ESCC
There are two major histological subtypes, Esophageal Adenocarcinoma(EA) and Esophageal Squamous Cell Carcinoma (ESCC), respectively. The incidence of esophageal carcinoma ranks seventh (572,000 new diagnosis) while its mortality ranks sixth (509,000 deaths) (GLOBOCAN 2018, Freddie Bray, et al. CA Cancer J Clin.). The five-year survival rate is just 15%~25%. The high mortality highlights the necessity of detecting stable biomarkers, new druggable targets and investigating the molecular mechanism.
To facilitate the researches of ESCC, here we collected and uniformly processed gene expression, copy number and gene mutation data from GEO and TCGA database. We also provide an analyzing platform mainly based on gene coexpression to explore and identify potential candidates related to ESCC development.

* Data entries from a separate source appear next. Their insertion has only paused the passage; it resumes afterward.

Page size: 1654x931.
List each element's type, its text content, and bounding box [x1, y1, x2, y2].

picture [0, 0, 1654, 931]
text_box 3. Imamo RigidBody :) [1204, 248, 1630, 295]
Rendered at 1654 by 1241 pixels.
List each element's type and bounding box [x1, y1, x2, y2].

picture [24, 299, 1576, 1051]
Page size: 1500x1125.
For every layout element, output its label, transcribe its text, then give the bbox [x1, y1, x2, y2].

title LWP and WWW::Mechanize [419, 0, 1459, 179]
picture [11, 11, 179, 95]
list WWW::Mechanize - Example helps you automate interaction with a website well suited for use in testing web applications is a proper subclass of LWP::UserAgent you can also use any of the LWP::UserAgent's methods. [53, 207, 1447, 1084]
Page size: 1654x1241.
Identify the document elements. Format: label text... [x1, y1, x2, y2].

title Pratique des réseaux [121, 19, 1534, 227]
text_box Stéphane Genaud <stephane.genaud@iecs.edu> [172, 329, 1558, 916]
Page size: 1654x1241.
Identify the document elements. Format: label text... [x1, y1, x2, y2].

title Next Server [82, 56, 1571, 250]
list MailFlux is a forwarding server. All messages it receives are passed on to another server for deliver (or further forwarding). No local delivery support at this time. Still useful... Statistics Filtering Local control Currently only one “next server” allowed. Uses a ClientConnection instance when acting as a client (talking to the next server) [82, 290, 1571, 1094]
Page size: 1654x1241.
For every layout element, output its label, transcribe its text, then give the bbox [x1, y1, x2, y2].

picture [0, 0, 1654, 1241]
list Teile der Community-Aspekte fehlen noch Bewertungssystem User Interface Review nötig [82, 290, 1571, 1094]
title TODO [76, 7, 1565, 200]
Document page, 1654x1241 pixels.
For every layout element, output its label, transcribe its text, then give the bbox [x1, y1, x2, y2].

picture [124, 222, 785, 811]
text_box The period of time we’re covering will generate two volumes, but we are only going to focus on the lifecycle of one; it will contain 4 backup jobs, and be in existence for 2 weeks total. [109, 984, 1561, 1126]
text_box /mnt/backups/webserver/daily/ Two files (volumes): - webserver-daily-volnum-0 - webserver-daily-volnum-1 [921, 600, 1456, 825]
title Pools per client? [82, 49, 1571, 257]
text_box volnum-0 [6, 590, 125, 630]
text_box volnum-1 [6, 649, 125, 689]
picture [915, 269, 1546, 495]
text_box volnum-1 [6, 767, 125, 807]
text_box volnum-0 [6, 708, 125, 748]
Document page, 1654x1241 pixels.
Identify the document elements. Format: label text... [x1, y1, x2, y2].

Data collecting and processing
Gene expression chips were downloaded from GEO database. Quality control were applied to exclude low quality samples. Then each dataset was uniformly processed with background correction, within- and between-array normaliztion, probe filtration and differential expression analysis by limma R package. Gene coexpression analysis was based on normalized gene-level signals using Pearson correlation coefficient (PCC).
Copy number chips including genome-wide SNP arrays and comparative genomic hybridization arrays were downloaded from GEO database. Aroma.affymetrix or snapCGH R packages were used to do background correction, normalization and segmentation. Gene-level log2ratios were stored in database.
Gene mutations were collected from the supplementary materials of several publications. Mutations were uniformly annotated by annovar. Transcript-level annotations were mapped to proteins from uniprot and roteins' features and motifs were extracted from uniprot database.
Gene information were mainly collected from HGNC database. Gene involved pathways were extracted from Hipathia R package.
Analysis and presentations
Gene coexpression and enrichment analysis can be carried out based on PCCs from a panel of gene expression chips. For each gene, we provide a list of highly correlated genes. These genes can be filtered by heatmaps in each dataset and further explored by transcription factor binding site enrichment.
Survival analysis is provided based on three datasets with survival information for each gene.